Since its inception, the FCA have shown a keen interest in Behavioural Economics. Their first Occasional Paper, released in April 2013, was based on “Thinking, Fast and Slow” by Professor Daniel Kahneman, and focussed on consumer choice and the ways in which consumers’ decisions can be knowingly (or unknowingly) shaped by firms.

In their most recent publications on the topic (Occasional Papers 24 & 25), the FCA transfer this thinking into the world of compliance within firms. While the paper draws from a number of sources, it is firmly based on the work of Professor Dan Ariely.

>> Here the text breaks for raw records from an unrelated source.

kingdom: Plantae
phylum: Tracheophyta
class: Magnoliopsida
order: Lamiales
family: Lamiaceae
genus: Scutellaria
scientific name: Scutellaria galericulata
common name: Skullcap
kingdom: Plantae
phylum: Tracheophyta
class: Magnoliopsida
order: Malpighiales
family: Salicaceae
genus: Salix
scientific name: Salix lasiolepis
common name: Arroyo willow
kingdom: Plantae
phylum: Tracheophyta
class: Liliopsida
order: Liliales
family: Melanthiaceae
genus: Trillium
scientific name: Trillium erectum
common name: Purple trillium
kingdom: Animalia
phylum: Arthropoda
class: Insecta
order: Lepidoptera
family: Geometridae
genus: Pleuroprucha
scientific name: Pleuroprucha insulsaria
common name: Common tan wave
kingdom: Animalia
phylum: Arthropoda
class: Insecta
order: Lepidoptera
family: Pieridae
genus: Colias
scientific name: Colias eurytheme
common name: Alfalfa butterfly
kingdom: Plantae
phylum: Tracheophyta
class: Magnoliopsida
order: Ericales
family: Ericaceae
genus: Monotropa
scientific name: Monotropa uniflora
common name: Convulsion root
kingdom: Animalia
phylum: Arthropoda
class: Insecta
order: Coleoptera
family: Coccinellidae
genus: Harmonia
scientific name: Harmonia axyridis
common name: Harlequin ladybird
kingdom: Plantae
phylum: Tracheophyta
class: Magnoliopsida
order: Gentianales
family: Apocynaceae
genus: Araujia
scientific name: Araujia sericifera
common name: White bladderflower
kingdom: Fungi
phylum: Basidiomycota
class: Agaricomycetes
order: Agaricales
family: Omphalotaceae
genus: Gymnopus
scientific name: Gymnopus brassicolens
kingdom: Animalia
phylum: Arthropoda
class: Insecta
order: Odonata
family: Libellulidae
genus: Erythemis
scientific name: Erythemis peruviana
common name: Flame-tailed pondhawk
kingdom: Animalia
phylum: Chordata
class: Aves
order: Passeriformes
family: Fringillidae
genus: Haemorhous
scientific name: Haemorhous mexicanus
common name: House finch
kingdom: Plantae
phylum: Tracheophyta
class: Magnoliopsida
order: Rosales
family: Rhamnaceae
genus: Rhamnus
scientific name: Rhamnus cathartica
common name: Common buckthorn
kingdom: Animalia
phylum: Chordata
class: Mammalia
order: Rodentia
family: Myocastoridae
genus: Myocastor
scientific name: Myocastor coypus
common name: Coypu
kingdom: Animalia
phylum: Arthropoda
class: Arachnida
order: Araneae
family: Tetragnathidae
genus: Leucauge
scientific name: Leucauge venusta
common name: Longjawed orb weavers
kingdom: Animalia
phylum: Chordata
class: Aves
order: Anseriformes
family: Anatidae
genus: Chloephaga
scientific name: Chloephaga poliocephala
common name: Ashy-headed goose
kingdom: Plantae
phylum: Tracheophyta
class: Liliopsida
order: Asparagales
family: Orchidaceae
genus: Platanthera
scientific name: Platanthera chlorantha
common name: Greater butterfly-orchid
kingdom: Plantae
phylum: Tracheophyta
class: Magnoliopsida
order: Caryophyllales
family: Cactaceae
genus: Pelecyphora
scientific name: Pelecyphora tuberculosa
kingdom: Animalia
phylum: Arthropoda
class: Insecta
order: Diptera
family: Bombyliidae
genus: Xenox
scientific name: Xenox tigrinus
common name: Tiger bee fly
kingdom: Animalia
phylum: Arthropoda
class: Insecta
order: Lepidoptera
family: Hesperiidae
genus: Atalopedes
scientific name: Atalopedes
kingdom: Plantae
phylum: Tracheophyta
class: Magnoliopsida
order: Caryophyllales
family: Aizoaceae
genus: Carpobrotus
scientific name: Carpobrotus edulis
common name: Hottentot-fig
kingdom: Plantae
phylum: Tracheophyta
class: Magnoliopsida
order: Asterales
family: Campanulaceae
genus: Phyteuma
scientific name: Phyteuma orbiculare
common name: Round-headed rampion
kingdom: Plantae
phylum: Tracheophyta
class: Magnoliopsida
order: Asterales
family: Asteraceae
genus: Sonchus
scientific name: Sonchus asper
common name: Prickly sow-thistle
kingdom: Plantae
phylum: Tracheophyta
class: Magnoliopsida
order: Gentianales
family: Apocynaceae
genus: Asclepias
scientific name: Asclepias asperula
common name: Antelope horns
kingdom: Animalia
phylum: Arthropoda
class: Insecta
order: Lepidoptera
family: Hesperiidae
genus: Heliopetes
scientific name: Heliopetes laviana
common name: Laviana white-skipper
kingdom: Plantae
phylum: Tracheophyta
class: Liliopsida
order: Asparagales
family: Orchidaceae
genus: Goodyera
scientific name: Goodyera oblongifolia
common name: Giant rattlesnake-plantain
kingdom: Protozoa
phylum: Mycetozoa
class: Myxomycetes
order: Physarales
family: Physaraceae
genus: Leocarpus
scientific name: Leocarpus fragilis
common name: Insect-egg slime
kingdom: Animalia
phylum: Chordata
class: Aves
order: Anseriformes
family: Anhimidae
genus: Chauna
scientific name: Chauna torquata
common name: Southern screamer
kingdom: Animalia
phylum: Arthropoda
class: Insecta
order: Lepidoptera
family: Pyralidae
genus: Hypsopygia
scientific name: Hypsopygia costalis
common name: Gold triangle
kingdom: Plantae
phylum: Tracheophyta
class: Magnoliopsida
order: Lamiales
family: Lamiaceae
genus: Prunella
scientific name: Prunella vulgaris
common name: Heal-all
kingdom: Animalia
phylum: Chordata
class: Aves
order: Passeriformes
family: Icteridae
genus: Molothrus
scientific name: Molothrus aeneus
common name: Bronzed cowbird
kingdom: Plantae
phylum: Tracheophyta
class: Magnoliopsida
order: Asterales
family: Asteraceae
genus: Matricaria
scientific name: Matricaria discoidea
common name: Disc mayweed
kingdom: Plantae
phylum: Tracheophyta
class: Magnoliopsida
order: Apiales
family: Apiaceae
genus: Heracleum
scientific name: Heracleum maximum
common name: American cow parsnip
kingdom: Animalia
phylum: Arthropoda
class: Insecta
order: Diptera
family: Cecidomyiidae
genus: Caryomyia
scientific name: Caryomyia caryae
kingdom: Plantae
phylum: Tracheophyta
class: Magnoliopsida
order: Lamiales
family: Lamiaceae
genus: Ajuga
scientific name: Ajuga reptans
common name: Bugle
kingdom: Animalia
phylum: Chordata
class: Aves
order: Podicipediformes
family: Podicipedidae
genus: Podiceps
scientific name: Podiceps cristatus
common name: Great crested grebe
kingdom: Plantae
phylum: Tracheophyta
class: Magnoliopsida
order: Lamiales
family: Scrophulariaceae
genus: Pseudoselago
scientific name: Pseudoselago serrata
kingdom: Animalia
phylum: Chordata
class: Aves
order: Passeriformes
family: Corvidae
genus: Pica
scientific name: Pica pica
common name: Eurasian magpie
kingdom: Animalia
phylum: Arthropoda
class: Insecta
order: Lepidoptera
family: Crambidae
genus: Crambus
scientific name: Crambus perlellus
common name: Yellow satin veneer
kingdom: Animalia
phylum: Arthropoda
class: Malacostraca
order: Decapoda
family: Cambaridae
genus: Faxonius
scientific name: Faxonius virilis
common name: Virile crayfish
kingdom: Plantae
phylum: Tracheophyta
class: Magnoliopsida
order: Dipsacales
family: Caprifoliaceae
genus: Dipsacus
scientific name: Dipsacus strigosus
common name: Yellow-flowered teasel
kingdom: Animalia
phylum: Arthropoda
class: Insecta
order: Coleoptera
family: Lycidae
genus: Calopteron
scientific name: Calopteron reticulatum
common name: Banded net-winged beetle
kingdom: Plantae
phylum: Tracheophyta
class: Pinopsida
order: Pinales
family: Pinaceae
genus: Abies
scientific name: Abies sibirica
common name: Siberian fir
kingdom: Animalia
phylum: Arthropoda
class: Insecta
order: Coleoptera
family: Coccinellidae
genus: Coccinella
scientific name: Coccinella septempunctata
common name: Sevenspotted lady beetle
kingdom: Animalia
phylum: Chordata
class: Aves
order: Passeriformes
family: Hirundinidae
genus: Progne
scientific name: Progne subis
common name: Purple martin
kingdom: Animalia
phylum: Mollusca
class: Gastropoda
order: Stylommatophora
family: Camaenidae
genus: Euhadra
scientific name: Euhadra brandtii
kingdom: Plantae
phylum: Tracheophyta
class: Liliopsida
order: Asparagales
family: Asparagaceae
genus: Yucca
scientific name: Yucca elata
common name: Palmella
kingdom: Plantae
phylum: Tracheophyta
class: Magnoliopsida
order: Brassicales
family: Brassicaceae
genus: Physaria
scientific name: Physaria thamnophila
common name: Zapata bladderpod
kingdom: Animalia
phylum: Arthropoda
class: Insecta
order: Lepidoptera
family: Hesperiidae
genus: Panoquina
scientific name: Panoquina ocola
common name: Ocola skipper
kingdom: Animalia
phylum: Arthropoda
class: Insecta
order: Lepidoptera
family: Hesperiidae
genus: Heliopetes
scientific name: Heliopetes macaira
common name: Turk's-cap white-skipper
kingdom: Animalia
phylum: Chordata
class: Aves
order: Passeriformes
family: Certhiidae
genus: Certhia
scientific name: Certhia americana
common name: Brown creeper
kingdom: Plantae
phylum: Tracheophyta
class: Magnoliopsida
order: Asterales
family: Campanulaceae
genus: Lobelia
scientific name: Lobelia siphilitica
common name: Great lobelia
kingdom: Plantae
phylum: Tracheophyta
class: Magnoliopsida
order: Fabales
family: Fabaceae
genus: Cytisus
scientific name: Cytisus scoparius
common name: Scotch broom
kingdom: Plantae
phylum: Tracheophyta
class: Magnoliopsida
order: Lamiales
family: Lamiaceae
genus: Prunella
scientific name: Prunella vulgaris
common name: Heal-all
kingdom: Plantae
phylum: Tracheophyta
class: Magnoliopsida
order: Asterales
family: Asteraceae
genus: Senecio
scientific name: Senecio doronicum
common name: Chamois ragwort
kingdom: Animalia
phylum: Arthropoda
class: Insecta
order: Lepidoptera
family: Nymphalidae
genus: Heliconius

Creating a culture of compliance

In works such as the “The Honest Truth about Dishonesty”, Ariely has discussed our ability to rationalise imperfect choices. He demonstrates this through a simple honesty test through which he finds that good, ordinary, decent people (just like you and me) are able to rationalise a mild level of dishonesty.

The key point is that these rationalisations such as “Everyone does it”, “It’s only fair”, “It doesn’t hurt anyone” and “It’s not my responsibility” sit at the heart of almost every enforcement action we have seen in recent years. Ordinary, fundamentally honest individuals are capable of making poor decisions that then lead to adverse consequences for both them and their firms.

What is perhaps more interesting is what can be done to counter these rationalisations. Here, Ariely’s work is more optimistic. In particular, he has found that value codes, and reminders of value codes, create that vital pause between “can” and “do” into which the word “should” forces its way. Ultimately, the Financial Services Industry needs to generate a culture in which decisions are taken on the basis of “I know I can do this, but should I do this?”. Developing this mindset creates that vital sense of ownership and engagement which the FCA is so focussed on at the moment.

Clearly, there are other issues involved in making a “Compliance Culture” work within a firm, linked to remuneration, rewards and the culture of the business. However, ownership and engagement by every individual are vital.

Dan Ariely’s ‘The Truth about Dishonesty’ is an excellent example of this.

What does this mean in terms of training?

In Eukleia’s experience these insights from the world of Behavioural Psychology have proved particularly effective in stimulating vibrant classroom discussions and creating a new way of thinking about the challenges Compliance and Risk face in our markets.